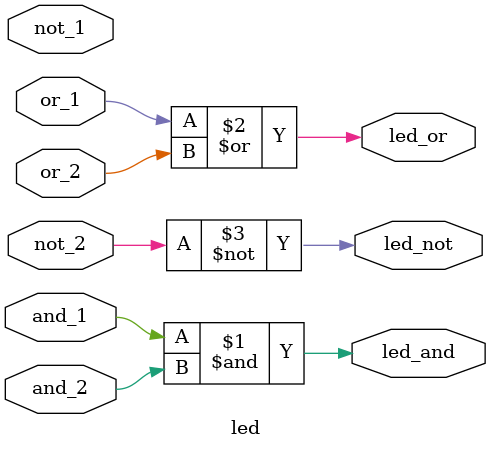
<source format=v>

module led(
		input wire and_1,
		input wire and_2,

		input wire or_1,
		input wire or_2,

		input wire not_1,
		input wire not_2,

		output wire led_and,
		output wire led_or,
		output wire led_not
);

and and_gate(led_and,and_1,and_2);
or or_gate(led_or, or_1, or_2);
not not_gate(led_not, not_1, not_2);

endmodule
</source>
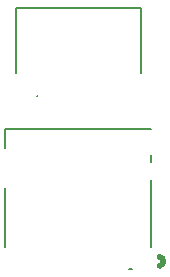
<source format=gbr>
%TF.GenerationSoftware,KiCad,Pcbnew,(6.0.7)*%
%TF.CreationDate,2023-02-25T23:23:10-06:00*%
%TF.ProjectId,SDCardToFFC,53444361-7264-4546-9f46-46432e6b6963,rev?*%
%TF.SameCoordinates,Original*%
%TF.FileFunction,Legend,Top*%
%TF.FilePolarity,Positive*%
%FSLAX46Y46*%
G04 Gerber Fmt 4.6, Leading zero omitted, Abs format (unit mm)*
G04 Created by KiCad (PCBNEW (6.0.7)) date 2023-02-25 23:23:10*
%MOMM*%
%LPD*%
G01*
G04 APERTURE LIST*
%ADD10C,0.508000*%
%ADD11C,0.152400*%
%ADD12C,0.200000*%
%ADD13C,0.100000*%
G04 APERTURE END LIST*
D10*
%TO.C,J2*%
X146913599Y-94170701D02*
G75*
G03*
X146584840Y-93793299I-380999J1D01*
G01*
D11*
X143964452Y-94856300D02*
X144255000Y-94856300D01*
X145897600Y-92936261D02*
X145897600Y-87295541D01*
X145897600Y-82943700D02*
X133502400Y-82943700D01*
X133502400Y-82943700D02*
X133502400Y-84586260D01*
D10*
X146584840Y-94548102D02*
G75*
G03*
X146913600Y-94170701I-52240J377402D01*
G01*
D11*
X133502400Y-87945542D02*
X133502400Y-92936261D01*
X145897600Y-85791861D02*
X145897600Y-85202730D01*
D12*
%TO.C,J1*%
X134400000Y-78200000D02*
X134400000Y-72700000D01*
X134400000Y-72700000D02*
X145000000Y-72700000D01*
X145000000Y-72700000D02*
X145000000Y-78200000D01*
D13*
X136200000Y-80200000D02*
X136200000Y-80200000D01*
X136200000Y-80100000D02*
X136200000Y-80100000D01*
X136200000Y-80200000D02*
G75*
G03*
X136200000Y-80100000I0J50000D01*
G01*
X136200000Y-80100000D02*
G75*
G03*
X136200000Y-80200000I0J-50000D01*
G01*
%TD*%
M02*

</source>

###

● **What the task requires**
What is the count of lines in the data above containing the string "wire"? Write the number and nothing else.

● **Written answer**
9